Existing systems provide, verification of severance by welding “ears” on the outside of the top portion of the tubulars under the platform, attaching hydraulic lift cylinders, heavy lift beams, and then lifting the entire conductor (all tubulars) to verify complete detachment has been achieved. Basically, if the tubulars are able to be lifted from the well bore, it is assumed the severance was successful. When working offshore, this lifting verification process occurs before even more costly heavy lift boats are deployed to the site. This method of verification is both time-consuming and expensive.

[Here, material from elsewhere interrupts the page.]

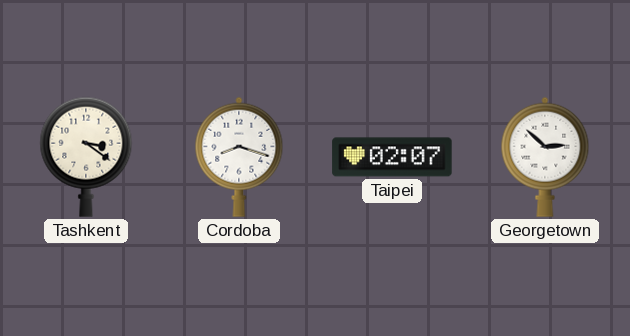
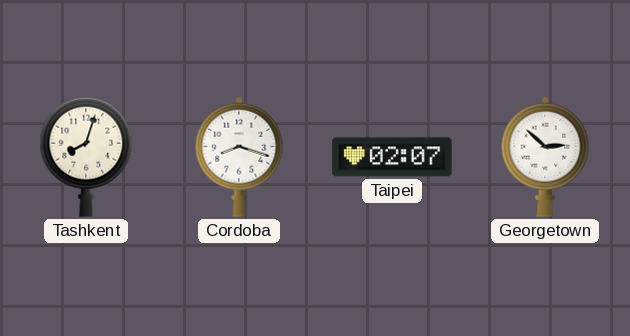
Tashkent: 3:21 -> 8:03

There exist methods to mill windows via longitudinal, vertical travel in casing. However, these milling methods do not completely sever multiple, nested non-concentric tubulars for well abandonment. One such rotary milling method uses a whipstock, which must be deployed before the window milling process can begin. A rotary mill is then actuated against one side of a tubular along with a means of vertical travel, enabling a window to be cut through the tubular. However, this method does not permit 360 degree circumferential severance of multiple, nested tubulars and is not suited for the purpose of well abandonment.
This invention provides a safe and environmentally benign means of completely severing multiple, nested tubulars for well abandonment including overcoming the difficulties encountered by mechanical blade cutting, abrasive waterjet cutting or other means of tubular milling currently available.